Students create awareness on smoking through face painting, street play

The students of the School of Communication of Dr. G.R. Damodaran College of Science highlighted the ill-effects of smoking through face painting and street play at an awareness campaign held in the college here on Wednesday. Their aim was to create a nicotine-free society.

Themes included a blackened respiratory system, a polluted environment, and many more stark reflections of reality that were the fallouts of smoking. This was to get the message across to the youth on the eve of “No Smoking Day” that falls on March 14.

Street play

Another creative representation was a street play the students put up to bring out the ill-effects of passive smoking, and how the addicted person is unable to give up the habit, even for his loved ones.

Balu, starts as a child smoker and remains hooked to the habit even after his marriage and the birth of his son. Despite repeated requests and advice from his wife and childhood friend Ramu, he is unable to shun the habit. He is neither inclined to give up the habit for his own health, nor for the well-being of his loved ones, who are passive smokers.

It so happens that while he slaps his wife who stops him from getting close to his son because of his smoke-filled breath, his son gets a head injury.

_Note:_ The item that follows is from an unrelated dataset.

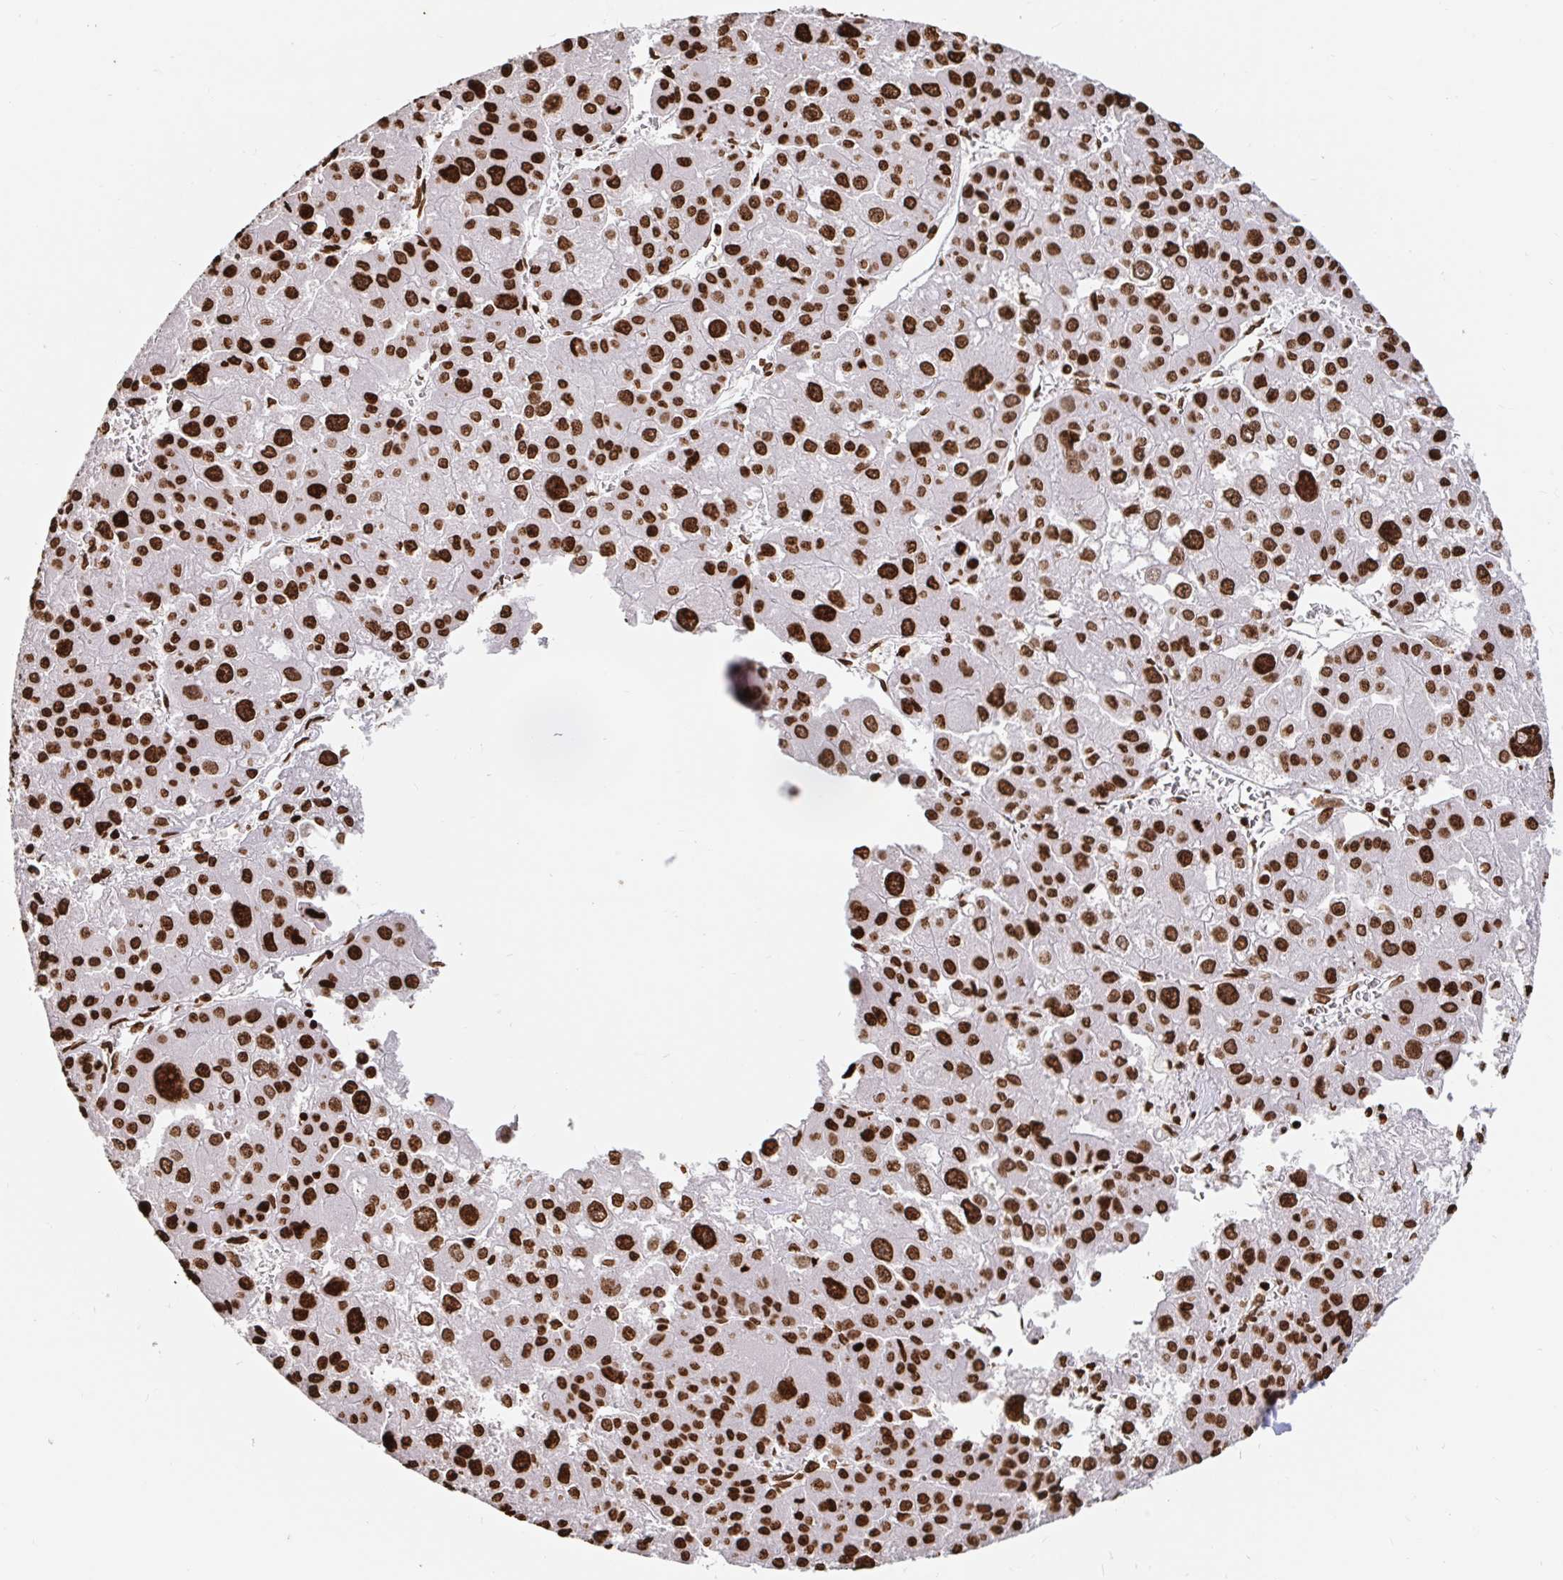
{"staining": {"intensity": "strong", "quantity": ">75%", "location": "nuclear"}, "tissue": "liver cancer", "cell_type": "Tumor cells", "image_type": "cancer", "snomed": [{"axis": "morphology", "description": "Carcinoma, Hepatocellular, NOS"}, {"axis": "topography", "description": "Liver"}], "caption": "Immunohistochemistry (IHC) staining of liver hepatocellular carcinoma, which exhibits high levels of strong nuclear expression in about >75% of tumor cells indicating strong nuclear protein staining. The staining was performed using DAB (brown) for protein detection and nuclei were counterstained in hematoxylin (blue).", "gene": "H2BC5", "patient": {"sex": "male", "age": 73}}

The boy is admitted to hospital in a critical condition. His friend Ramu tries to reason out with him, but to no avail. In a few days, Ramu dies of cancer caused by passive smoking.

The play was set in a way that the story was narrated by the spirit of Ramu who towards the end of the play says that at least now he hoped that his friend had given up smoking. However, the play ends with Balu sitting as a loser unable to give up the deadly habit.

B. Karthik, first-year student of Visual Communication, who played the lead role, said the focus was on making smokers realise that passive smoking was worse than active smoking, because it affected others in addition to the smoker himself.

After the creative representations, there was something to listen to P. Kanagaraj, professor of political science, Government Arts College, who briefed them on the harmful effects of nicotine use.

P. Parameshwari, Assistant Professor of the School, said the students with specialisation in Public Relations organised the event to consciously give it a creative tinge.

That the message got across better with the craft, colours and creativity, was there to be seen.